La popularité des castrats grandit en même temps que celle de l'opéra, qui atteint son apogée au milieu du XVIIIe. L'engouement pour l'opéra était alors étendu aux grandes capitales de l'Europe entière. A Londres, les castrats avaient le rang de stars internationales. Leurs cachets atteignaient des sommes impressionnantes. Aux dires de Leopold Mozart, Giovanni Manzuoli (1772-1782), castrat renommé venu de Florence pour 1 500 £, touchait 1 000 guinées pour une représentation, une somme impressionnante pour l'époque.
Au-delà des particularités vocales, les castrats attiraient les femmes. Certains n'avaient pas perdu leurs capacités sexuelles et un badinage avec une célébrité était dépourvu du risque de grossesse intempestive.
Jusqu'en 1902
Le besoin en castrats a peu à peu diminué à mesure que s'est estompé l'enthousiasme pour l'opéra dans la deuxième moitié du XVIIIe. Mais ils restaient toujours présents, dans une moindre mesure, au début du siècle suivant. La dernière représentation où figurait un castrat s'est tenue à Londres en 1829, avec sur scène, Giovanni Velluti (1781-1861) dans « Il Crociato in Egitto » de Meyerbeer. Le public commençait alors à marquer sa désapprobation.

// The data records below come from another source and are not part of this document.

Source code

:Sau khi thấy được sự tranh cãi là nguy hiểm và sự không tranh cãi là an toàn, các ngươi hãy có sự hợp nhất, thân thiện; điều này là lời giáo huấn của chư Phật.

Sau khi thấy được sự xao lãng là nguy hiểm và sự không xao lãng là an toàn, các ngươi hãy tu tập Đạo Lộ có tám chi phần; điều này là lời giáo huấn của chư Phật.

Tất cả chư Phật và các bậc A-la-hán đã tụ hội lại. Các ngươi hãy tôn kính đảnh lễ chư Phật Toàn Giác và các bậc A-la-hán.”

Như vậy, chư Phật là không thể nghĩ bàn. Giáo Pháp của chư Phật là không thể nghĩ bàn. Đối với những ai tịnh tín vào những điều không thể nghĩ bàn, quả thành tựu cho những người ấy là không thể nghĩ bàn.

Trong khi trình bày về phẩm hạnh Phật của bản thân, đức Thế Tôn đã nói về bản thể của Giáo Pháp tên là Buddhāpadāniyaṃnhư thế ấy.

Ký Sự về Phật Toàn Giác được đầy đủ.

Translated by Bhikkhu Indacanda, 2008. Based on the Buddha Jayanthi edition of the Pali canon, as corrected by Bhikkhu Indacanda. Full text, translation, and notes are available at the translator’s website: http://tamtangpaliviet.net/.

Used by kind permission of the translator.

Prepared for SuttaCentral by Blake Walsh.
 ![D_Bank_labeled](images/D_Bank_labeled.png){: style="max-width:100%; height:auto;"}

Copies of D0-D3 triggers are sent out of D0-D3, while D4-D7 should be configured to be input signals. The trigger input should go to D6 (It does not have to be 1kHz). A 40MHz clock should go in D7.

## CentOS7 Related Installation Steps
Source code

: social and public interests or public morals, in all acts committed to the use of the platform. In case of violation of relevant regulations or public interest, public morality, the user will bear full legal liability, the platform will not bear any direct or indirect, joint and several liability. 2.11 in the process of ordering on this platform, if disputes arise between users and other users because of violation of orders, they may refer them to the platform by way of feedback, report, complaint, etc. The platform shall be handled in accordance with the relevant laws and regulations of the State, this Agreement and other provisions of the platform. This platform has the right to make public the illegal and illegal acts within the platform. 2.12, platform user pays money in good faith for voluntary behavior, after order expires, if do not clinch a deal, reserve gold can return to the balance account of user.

A la chapelle Sixtine des Papes, toutefois, les castrats ont chanté jusqu'en 1902. Alessandro Moreschi, le dernier castrat du Vatican, s'est éteint à 65 ans en 1922. C'est le seul dont la voix, décrite comme pure et cristalline, ait été enregistrée. Ses enregistrement de 1902 et 1904 constituent les seuls témoignages sonores directs que nous ayons d'un chant de castrat.
L'attraction pour les voix mi-masculines mi-féminines n'a pas disparu. En témoigne l'engouement pour la musique baroque des XVIIe et XVIIIe siècles, qui emploie des chanteurs de haute-contre, ou parfois les voix androgynes que l'on entend dans la musique pop.
* Jenkins JS (Londres), « The Lancet », vol. 351, 20 juin 1998, pp. 1877-1880.